▶ [Assignment] Only the lines from the one that contains "18:00 | Pool F | Pitch 1 |" through the last line of the records should appear, each printed exactly as it is.
┄┄┄┄┄┄
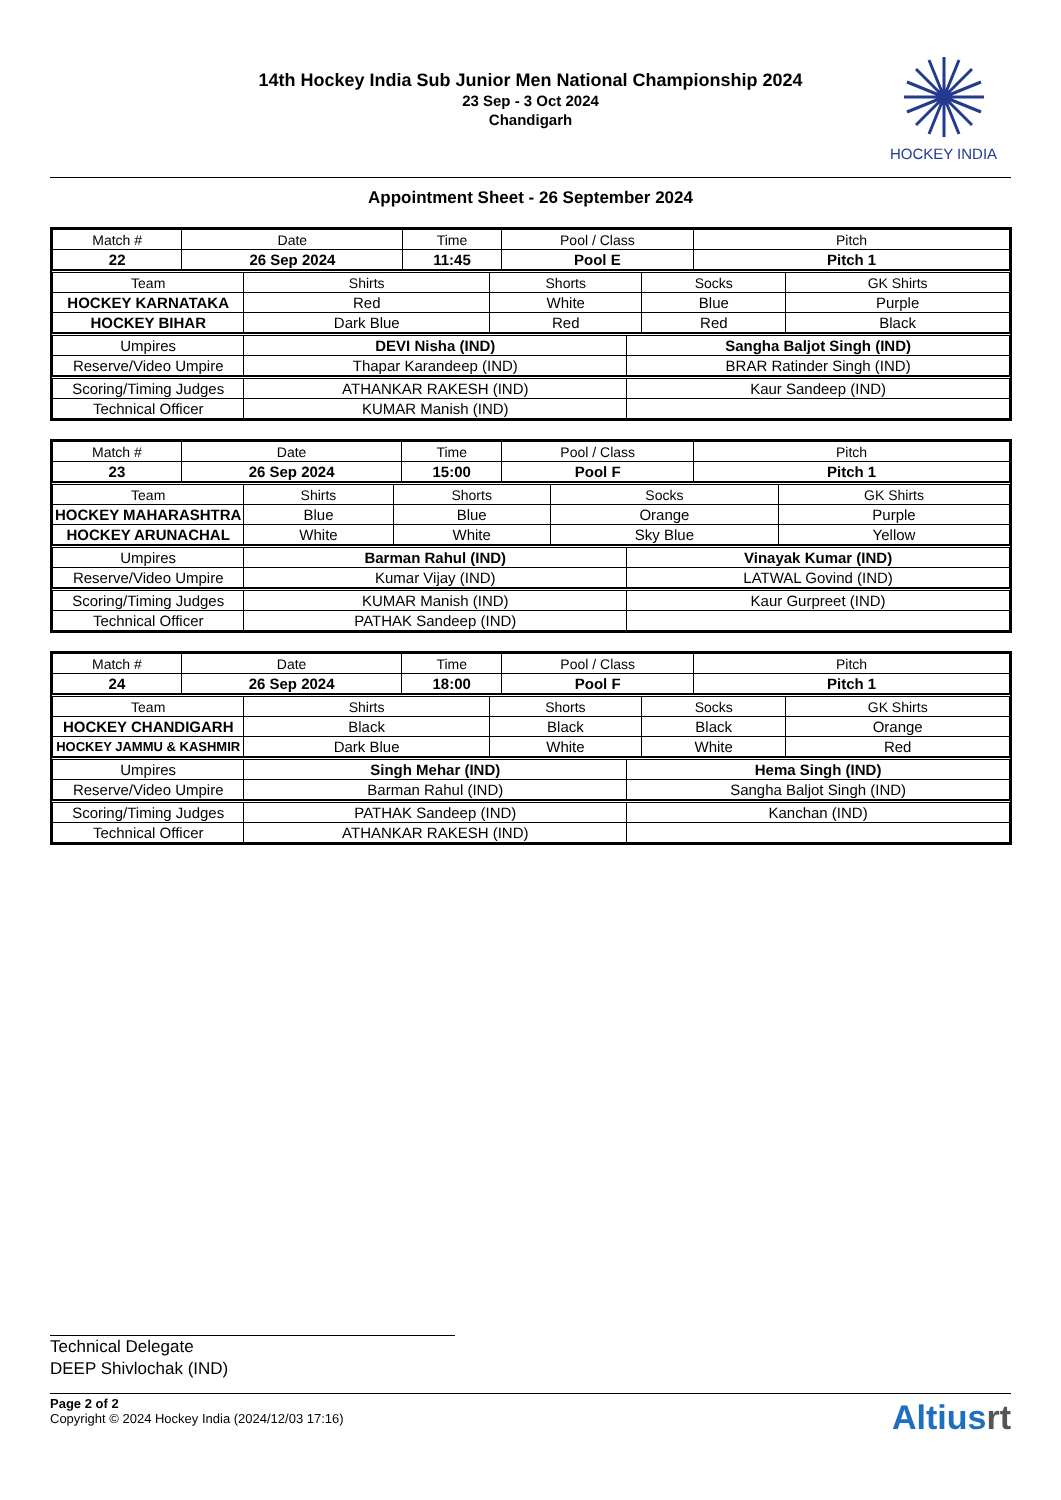14th Hockey India Sub Junior Men National Championship 2024
23 Sep - 3 Oct 2024
Chandigarh
HOCKEY INDIA
Appointment Sheet - 26 September 2024
| Match # | Date | Time | Pool / Class | Pitch |
| 22 | 26 Sep 2024 | 11:45 | Pool E | Pitch 1 |
| Team | Shirts | Shorts | Socks | GK Shirts |
| HOCKEY KARNATAKA | Red | White | Blue | Purple |
| HOCKEY BIHAR | Dark Blue | Red | Red | Black |
| Umpires | DEVI Nisha (IND) | Sangha Baljot Singh (IND) |
| Reserve/Video Umpire | Thapar Karandeep (IND) | BRAR Ratinder Singh (IND) |
| Scoring/Timing Judges | ATHANKAR RAKESH (IND) | Kaur Sandeep (IND) |
| Technical Officer | KUMAR Manish (IND) | |
| Match # | Date | Time | Pool / Class | Pitch |
| 23 | 26 Sep 2024 | 15:00 | Pool F | Pitch 1 |
| Team | Shirts | Shorts | Socks | GK Shirts |
| HOCKEY MAHARASHTRA | Blue | Blue | Orange | Purple |
| HOCKEY ARUNACHAL | White | White | Sky Blue | Yellow |
| Umpires | Barman Rahul (IND) | Vinayak Kumar (IND) |
| Reserve/Video Umpire | Kumar Vijay (IND) | LATWAL Govind (IND) |
| Scoring/Timing Judges | KUMAR Manish (IND) | Kaur Gurpreet (IND) |
| Technical Officer | PATHAK Sandeep (IND) | |
| Match # | Date | Time | Pool / Class | Pitch |
| 24 | 26 Sep 2024 | 18:00 | Pool F | Pitch 1 |
| Team | Shirts | Shorts | Socks | GK Shirts |
| HOCKEY CHANDIGARH | Black | Black | Black | Orange |
| HOCKEY JAMMU & KASHMIR | Dark Blue | White | White | Red |
| Umpires | Singh Mehar (IND) | Hema Singh (IND) |
| Reserve/Video Umpire | Barman Rahul (IND) | Sangha Baljot Singh (IND) |
| Scoring/Timing Judges | PATHAK Sandeep (IND) | Kanchan (IND) |
| Technical Officer | ATHANKAR RAKESH (IND) | |
Technical Delegate
DEEP Shivlochak (IND)
Page 2 of 2
Copyright © 2024 Hockey India (2024/12/03 17:16)
Altiusrt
┄┄┄┄┄┄
▶ [Answer to the exercise]
| 24 | 26 Sep 2024 | 18:00 | Pool F | Pitch 1 |
| Team | Shirts | Shorts | Socks | GK Shirts |
| HOCKEY CHANDIGARH | Black | Black | Black | Orange |
| HOCKEY JAMMU & KASHMIR | Dark Blue | White | White | Red |
| Umpires | Singh Mehar (IND) | Hema Singh (IND) |
| Reserve/Video Umpire | Barman Rahul (IND) | Sangha Baljot Singh (IND) |
| Scoring/Timing Judges | PATHAK Sandeep (IND) | Kanchan (IND) |
| Technical Officer | ATHANKAR RAKESH (IND) | |
Technical Delegate
DEEP Shivlochak (IND)
Page 2 of 2
Copyright © 2024 Hockey India (2024/12/03 17:16)
Altiusrt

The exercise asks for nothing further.